§ ASSIGNED TASK A
List every person named in the article on pandemic disinformation.
§ ASSIGNED TASK B
Answer these questions from the article on pandemic disinformation:
(i) What does Lea Gabrielle coordinate?
(ii) Where do most scientists say the virus emerged?
(iii) In which publication did Cui Tiankai write?
§ ASSIGNED TASK C
Repeat the part of the article on pandemic disinformation that opens with the words containing "The Global Engagement" and closes with "counterpart Xi Jinping.".

§ PASSAGE PROVIDED
In a new spate of allegations,the United States on Friday accused China and Russia of stepping up cooperation to spread false narratives over the coronavirus pandemic.
The country has also accused Beijing of increasingly adopting techniques honed by Moscow.
“Even before the COVID-19 crisis we assessed a certain level of coordination between Russia and the PRC in the realm of propaganda,” said Lea Gabrielle, coordinator of the State Department’s Global Engagement Center, which tracks foreign propaganda.
“But with this pandemic the cooperation has accelerated rapidly,” she told reporters.
“We see this convergence as a result of what we consider to be pragmatism between the two actors who want to shape public understanding of the COVID[-19] pandemic for their own purposes,” she said.
Xi on Friday discussed cooperation over the pandemic in a telephone call with Russian President Vladimir Putin.
Russia “opposes the attempts by some forces to use the epidemic as a pretext to blame China and will stand firmly by China’s side,” Putin told him, according to China’s state-run Xinhua news agency.
China and Russia often find common cause and clash with the United States on issues from Venezuela to the use of economic sanctions to disarmament.
The Global Engagement Center earlier said thousands of Russian-linked social media accounts were spreading conspiracies about the pandemic, including charging that the virus first detected last year in the Chinese metropolis of Wuhan was created by the United States.
China outraged the United States when a foreign ministry spokesman tweeted a conspiracy that the US military brought the virus to Wuhan, but the two countries reached an informal rhetorical truce in late March after telephone talks between President Donald Trump and his counterpart Xi Jinping.
Tensions have again soared as Secretary of State Mike Pompeo pushes the theory that the virus originated in a Wuhan laboratory, a stance that Beijing in turn calls disinformation.
Both the World Health Organisation and the US government’s top epidemiologist say there is no evidence the virus came from a lab, with most scientists saying it emerged at a Wuhan meat market that butchered exotic animals.
China’s ambassador to the United States, Cui Tiankai, recently bemoaned what he said was an effort to brand “objective facts as disinformation and propaganda.”
“Behind the mind-set of ‘always blame China’ is a kind of dirty politics, championed by a few people who shift the spotlight for political gain,” Cui wrote in The Washington Post.

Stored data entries
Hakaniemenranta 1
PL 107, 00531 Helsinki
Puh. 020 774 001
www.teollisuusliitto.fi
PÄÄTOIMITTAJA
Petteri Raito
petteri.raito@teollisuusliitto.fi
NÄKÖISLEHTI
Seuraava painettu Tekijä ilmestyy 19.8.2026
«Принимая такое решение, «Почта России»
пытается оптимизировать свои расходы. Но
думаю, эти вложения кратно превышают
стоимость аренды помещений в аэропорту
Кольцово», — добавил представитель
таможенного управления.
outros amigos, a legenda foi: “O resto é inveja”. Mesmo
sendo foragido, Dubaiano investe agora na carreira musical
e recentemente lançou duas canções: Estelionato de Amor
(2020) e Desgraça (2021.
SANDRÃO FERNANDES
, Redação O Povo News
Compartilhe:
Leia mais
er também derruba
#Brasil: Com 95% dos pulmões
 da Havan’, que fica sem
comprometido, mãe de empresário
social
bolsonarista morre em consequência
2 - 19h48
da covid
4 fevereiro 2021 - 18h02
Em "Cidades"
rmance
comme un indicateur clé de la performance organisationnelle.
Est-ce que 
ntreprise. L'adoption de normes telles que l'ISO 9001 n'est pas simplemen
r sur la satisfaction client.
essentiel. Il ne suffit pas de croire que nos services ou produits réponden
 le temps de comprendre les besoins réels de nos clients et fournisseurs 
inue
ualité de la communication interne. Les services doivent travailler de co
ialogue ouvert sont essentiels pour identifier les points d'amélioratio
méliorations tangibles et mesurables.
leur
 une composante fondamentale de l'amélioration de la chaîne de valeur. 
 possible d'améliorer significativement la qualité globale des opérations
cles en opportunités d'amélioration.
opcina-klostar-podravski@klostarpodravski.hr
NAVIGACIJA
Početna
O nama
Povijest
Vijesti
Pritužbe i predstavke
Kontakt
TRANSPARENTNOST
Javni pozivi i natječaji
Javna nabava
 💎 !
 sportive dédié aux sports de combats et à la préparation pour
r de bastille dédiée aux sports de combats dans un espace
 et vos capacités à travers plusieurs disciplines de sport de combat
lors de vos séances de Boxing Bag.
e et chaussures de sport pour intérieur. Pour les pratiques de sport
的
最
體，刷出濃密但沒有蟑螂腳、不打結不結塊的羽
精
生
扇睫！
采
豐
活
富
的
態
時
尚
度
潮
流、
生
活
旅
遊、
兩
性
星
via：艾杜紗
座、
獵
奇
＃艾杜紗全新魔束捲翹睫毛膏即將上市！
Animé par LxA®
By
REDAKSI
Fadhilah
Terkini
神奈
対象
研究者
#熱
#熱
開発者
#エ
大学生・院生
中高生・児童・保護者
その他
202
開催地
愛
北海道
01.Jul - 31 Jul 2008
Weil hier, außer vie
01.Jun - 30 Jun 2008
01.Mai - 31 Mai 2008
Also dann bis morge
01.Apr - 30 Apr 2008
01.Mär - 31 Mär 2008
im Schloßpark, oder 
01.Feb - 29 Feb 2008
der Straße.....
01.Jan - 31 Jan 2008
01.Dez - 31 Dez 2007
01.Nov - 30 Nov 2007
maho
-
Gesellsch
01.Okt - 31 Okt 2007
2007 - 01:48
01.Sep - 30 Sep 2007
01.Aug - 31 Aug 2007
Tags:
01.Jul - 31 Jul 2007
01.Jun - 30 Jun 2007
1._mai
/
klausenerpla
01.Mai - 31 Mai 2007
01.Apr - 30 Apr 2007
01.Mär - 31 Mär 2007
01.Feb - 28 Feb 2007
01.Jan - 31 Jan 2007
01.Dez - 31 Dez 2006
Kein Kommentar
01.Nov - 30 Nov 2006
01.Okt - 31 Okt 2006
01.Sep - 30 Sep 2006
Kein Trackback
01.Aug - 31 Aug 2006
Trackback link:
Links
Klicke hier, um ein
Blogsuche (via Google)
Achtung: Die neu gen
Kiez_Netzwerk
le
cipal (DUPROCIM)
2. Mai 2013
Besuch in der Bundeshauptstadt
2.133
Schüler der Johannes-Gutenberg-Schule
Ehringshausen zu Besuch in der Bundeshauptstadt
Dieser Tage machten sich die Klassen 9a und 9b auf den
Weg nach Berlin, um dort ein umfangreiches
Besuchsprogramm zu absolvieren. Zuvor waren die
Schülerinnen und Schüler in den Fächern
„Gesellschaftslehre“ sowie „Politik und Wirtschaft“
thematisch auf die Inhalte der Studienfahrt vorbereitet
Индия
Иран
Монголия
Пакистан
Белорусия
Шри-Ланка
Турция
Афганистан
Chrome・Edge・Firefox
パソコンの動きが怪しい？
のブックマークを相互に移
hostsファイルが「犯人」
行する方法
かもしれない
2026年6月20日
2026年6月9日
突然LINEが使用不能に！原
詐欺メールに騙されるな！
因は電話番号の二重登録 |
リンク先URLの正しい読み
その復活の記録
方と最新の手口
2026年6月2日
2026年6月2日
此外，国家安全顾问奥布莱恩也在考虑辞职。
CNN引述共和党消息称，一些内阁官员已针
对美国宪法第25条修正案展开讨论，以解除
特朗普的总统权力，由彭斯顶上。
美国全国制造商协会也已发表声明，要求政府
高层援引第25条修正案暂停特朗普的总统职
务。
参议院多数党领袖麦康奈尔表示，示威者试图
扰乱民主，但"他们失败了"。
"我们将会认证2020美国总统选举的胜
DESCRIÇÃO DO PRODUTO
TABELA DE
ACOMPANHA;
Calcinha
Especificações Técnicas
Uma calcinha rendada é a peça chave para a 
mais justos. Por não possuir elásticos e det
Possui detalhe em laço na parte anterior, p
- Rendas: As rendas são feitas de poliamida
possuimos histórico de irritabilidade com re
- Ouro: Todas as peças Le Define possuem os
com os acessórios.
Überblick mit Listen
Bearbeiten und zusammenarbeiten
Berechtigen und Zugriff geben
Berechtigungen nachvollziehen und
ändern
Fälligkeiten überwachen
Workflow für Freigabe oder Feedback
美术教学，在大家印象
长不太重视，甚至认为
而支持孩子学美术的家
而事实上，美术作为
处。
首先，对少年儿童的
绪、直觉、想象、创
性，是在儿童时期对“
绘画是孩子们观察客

§ TASK RESPONSE A
Lea Gabrielle, Xi Jinping, Vladimir Putin, Donald Trump, Mike Pompeo, Cui Tiankai

§ TASK RESPONSE B
(i) The State Department's Global Engagement Center
(ii) At a Wuhan meat market that butchered exotic animals
(iii) The Washington Post

§ TASK RESPONSE C
The Global Engagement Center earlier said thousands of Russian-linked social media accounts were spreading conspiracies about the pandemic, including charging that the virus first detected last year in the Chinese metropolis of Wuhan was created by the United States.
China outraged the United States when a foreign ministry spokesman tweeted a conspiracy that the US military brought the virus to Wuhan, but the two countries reached an informal rhetorical truce in late March after telephone talks between President Donald Trump and his counterpart Xi Jinping.